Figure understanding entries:
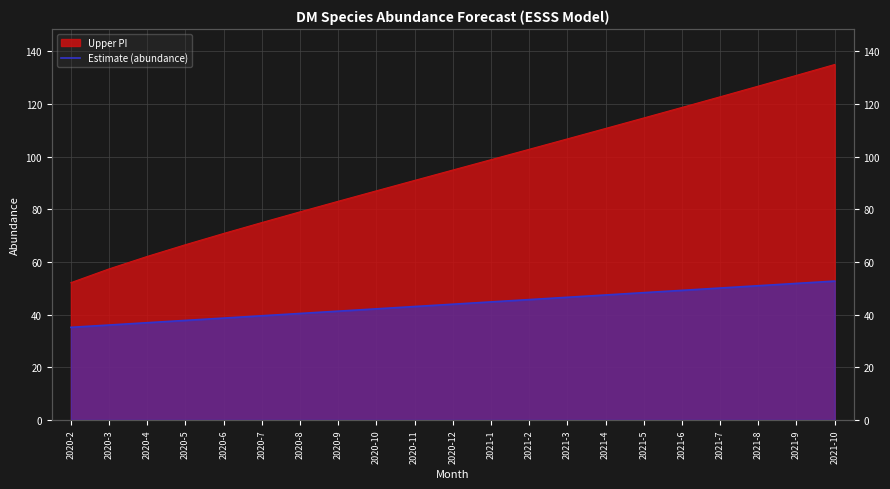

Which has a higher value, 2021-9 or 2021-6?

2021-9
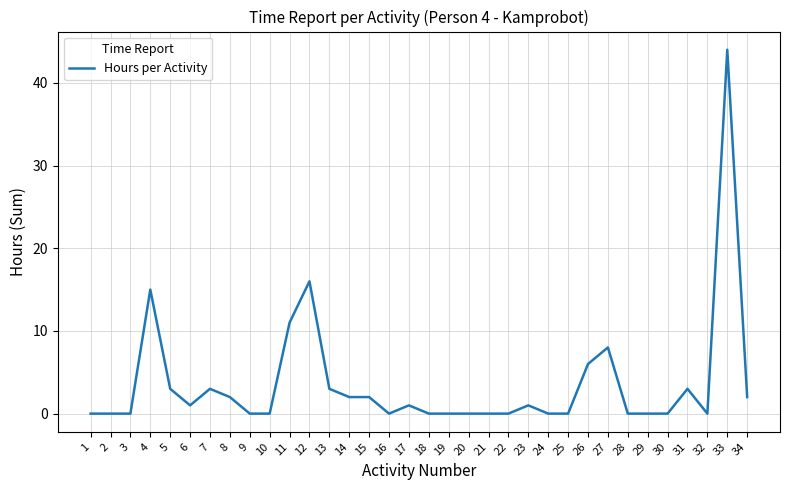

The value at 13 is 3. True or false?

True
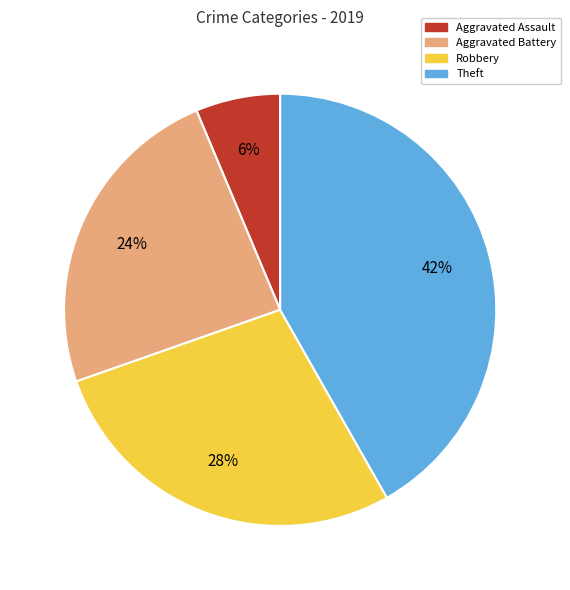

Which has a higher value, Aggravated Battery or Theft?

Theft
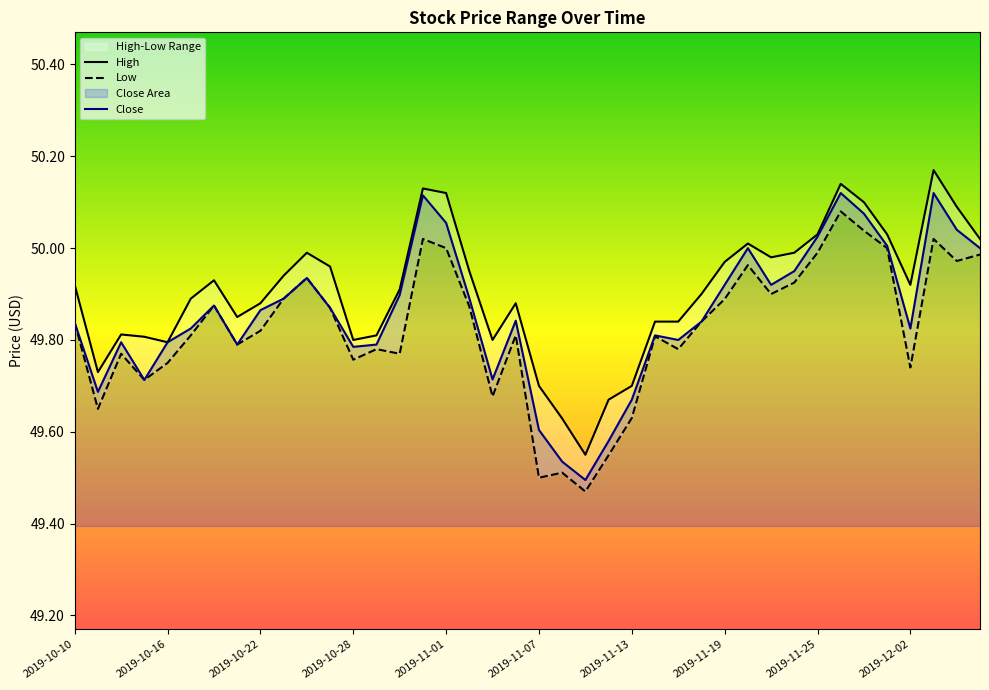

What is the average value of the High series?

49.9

DIRECTIONS:
Copy out the entries above word for word, leaving out the pictures.

RESPONSE AREA:
Which has a higher value, 2021-9 or 2021-6?

2021-9

The value at 13 is 3. True or false?

True

Which has a higher value, Aggravated Battery or Theft?

Theft

What is the average value of the High series?

49.9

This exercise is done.